The front page of the Internet, it turns out, may not be all that different.

Reddit — one of the most powerful determinants of Web news and trends — has long billed itself as a wholly crowd-powered enterprise, subject only to the will of its unpredictable masses. But on Thursday, the software engineer Todd Schneider published a surprising discovery: The articles that “chart” on Reddit’s front page don’t do so on merit, alone. Instead, Reddit employs a kind of algorithmic quota system that moderates which content reaches the masses.

“I had always thought that Reddit’s front pages operated as some kind of direct democracy,” Schneider wrote on his blog. “I was surprised to learn that’s not actually the case.”

It’s not, Reddit admin Chad Birch confirmed on the site itself. Far from relying on raw user votes, the site actually uses a multipart normalization algorithm to get a good mix of content on the front page. As a consequence, of course, a great deal of content that’s very popular with the community never makes it to the front page, at all.

To be clear at the top, this isn’t a scandal or cover-up or huge reveal or anything: Reddit’s code is open source, so anyone with a Github account and a little technological know-how could have sussed out the fact that a normalization algorithm is at play. (A little critical thinking should have turned that up, too: If there weren’t an algorithm guiding the front page, only stuff from the most popular subreddits would ever appear there.) But that said, Schneider’s discovery definitely defies layman assumptions of how Reddit works — and on what principles.
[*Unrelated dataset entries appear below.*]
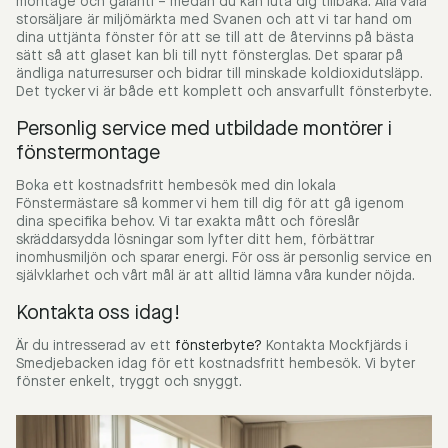
montage och garanti – medan du kan luta dig tillbaka. Alla våra
storsäljare är miljömärkta med Svanen och att vi tar hand om
dina uttjänta fönster för att se till att de återvinns på bästa
sätt så att glaset kan bli till nytt fönsterglas. Det sparar på
ändliga naturresurser och bidrar till minskade koldioxidutsläpp.
Det tycker vi är både ett komplett och ansvarfullt fönsterbyte.
Personlig service med utbildade montörer i
fönstermontage
Boka ett kostnadsfritt hembesök med din lokala
Fönstermästare så kommer vi hem till dig för att gå igenom
dina specifika behov. Vi tar exakta mått och föreslår
skräddarsydda lösningar som lyfter ditt hem, förbättrar
inomhusmiljön och sparar energi. För oss är personlig service en
självklarhet och vårt mål är att alltid lämna våra kunder nöjda.
Kontakta oss idag!
Är du intresserad av ett
fönsterbyte
?
Kontakta Mockfjärds i
Smedjebacken idag för ett kostnadsfritt hembesök. Vi byter
fönster enkelt, tryggt och snyggt.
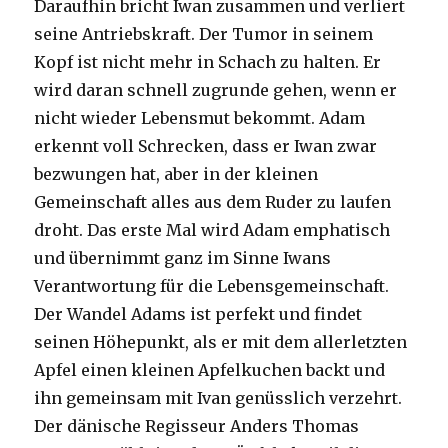
Daraufhin bricht Iwan zusammen und verliert
seine Antriebskraft. Der Tumor in seinem
Kopf ist nicht mehr in Schach zu halten. Er
wird daran schnell zugrunde gehen, wenn er
nicht wieder Lebensmut bekommt. Adam
erkennt voll Schrecken, dass er Iwan zwar
bezwungen hat, aber in der kleinen
Gemeinschaft alles aus dem Ruder zu laufen
droht. Das erste Mal wird Adam emphatisch
und übernimmt ganz im Sinne Iwans
Verantwortung für die Lebensgemeinschaft.
Der Wandel Adams ist perfekt und findet
seinen Höhepunkt, als er mit dem allerletzten
Apfel einen kleinen Apfelkuchen backt und
ihn gemeinsam mit Ivan genüsslich verzehrt.
Der dänische Regisseur Anders Thomas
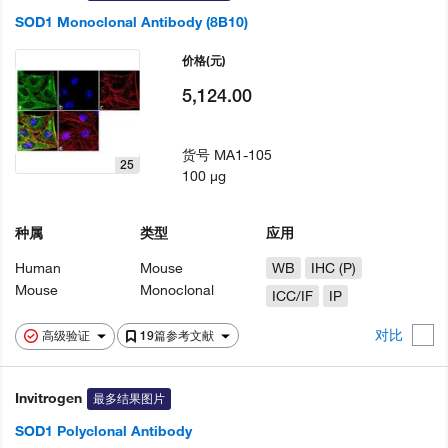
SOD1 Monoclonal Antibody (8B10)
价格
(元)
5,124.00
货号
MA1-105
25
100 µg
种属
类型
应用
Human
Mouse
WB
IHC (P)
Mouse
Monoclonal
ICC/IF
IP
对比
高级验证
19篇参考文献
Invitrogen
最多结果图片
SOD1 Polyclonal Antibody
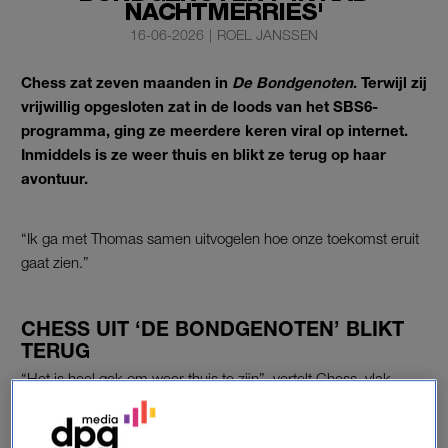
NACHTMERRIES'
16-06-2026
|
ROEL JANSSEN
Chess zat zeven maanden in
De Bondgenoten
. Terwijl zij
vrijwillig opgesloten zat in de loods van het SBS6-
programma, ging ze meerdere keren viral op internet.
Inmiddels is ze weer thuis en blikt ze terug op haar
avontuur.
“Ik ga met Thomas samen uitvogelen hoe onze toekomst eruit
gaat zien.”
CHESS UIT ‘DE BONDGENOTEN’ BLIKT
TERUG
“Het is heel gek om weer thuis te zijn”, vertelt Chess, vlak
nadat ze
de loods van
De Bondgenoten
heeft verlaten. “Ik
moet echt nog wennen aan alle prikkels. Sinds gisteren heb ik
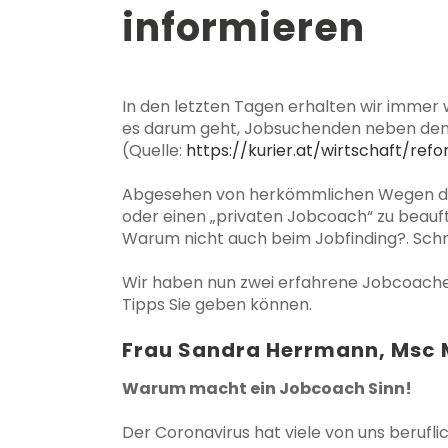
informieren
In den letzten Tagen erhalten wir immer
es darum geht, Jobsuchenden neben dem
(Quelle:
https://kurier.at/wirtschaft/r
Abgesehen von herkömmlichen Wegen des 
oder einen „privaten Jobcoach“ zu beauft
Warum nicht auch beim Jobfinding?. Schnel
Wir haben nun zwei erfahrene Jobcoache
Tipps Sie geben können.
Frau Sandra Herrmann, Msc 
Warum macht ein Jobcoach Sinn!
Der Coronavirus hat viele von uns berufli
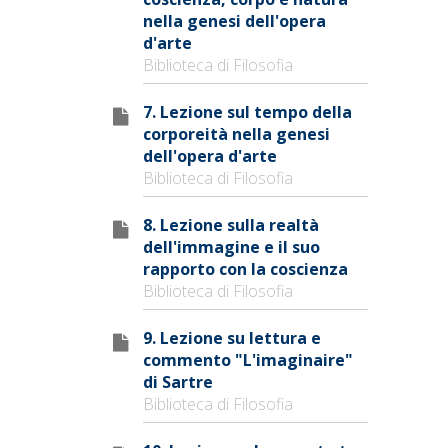
nella genesi dell'opera
d'arte
Biblioteca di Filosofia
7. Lezione sul tempo della
corporeità nella genesi
dell'opera d'arte
Biblioteca di Filosofia
8. Lezione sulla realtà
dell'immagine e il suo
rapporto con la coscienza
Biblioteca di Filosofia
9. Lezione su lettura e
commento "L'imaginaire"
di Sartre
Biblioteca di Filosofia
In late summer, after one of his animations hit Reddit’s front page, Schneider devised a bit of code to help figure out exactly how that happened. For six weeks, his script logged the top 100 posts on Reddit every five minutes, dumping the data into a database. When the experiment concluded, Schneider was able to chart the lifecycle of each popular Reddit post, almost like Billboard would chart a song.

He found that not all posts charted equally. Instead, Reddit appeared to suppress the success of content from its largest, most popular subreddits, and elevate content from smaller ones. In fact, Schneider found, each post’s chance of hitting the front page — and with that, going viral on the wider Internet — varied hugely by which forum it started from and where it fell in relation to other posts.

“I’d be curious to see what would happen if all subreddits were treated equally,” Schneider wrote. “My guess is that the reddit default top 100 would contain an even higher rate of funny pictures, but who knows, maybe there’d be some unintended side effects that would lead people to upvote more varied content.”

We don’t know, of course, but recent history would suggest that people tend to fall for the lowest common denominator when given the option. In August, Facebook made changes to its own algorithm to block the very universe of things that Schneider saw screened out of the Reddit homepage. At the time, Facebook explained the changes as an attempt to improve the News Feed. And by all accounts, that’s what Reddit’s doing, too — stepping on the content scales ever so slightly, just to save us from our GIF-loving, Earth-porning, clickbaiting selves.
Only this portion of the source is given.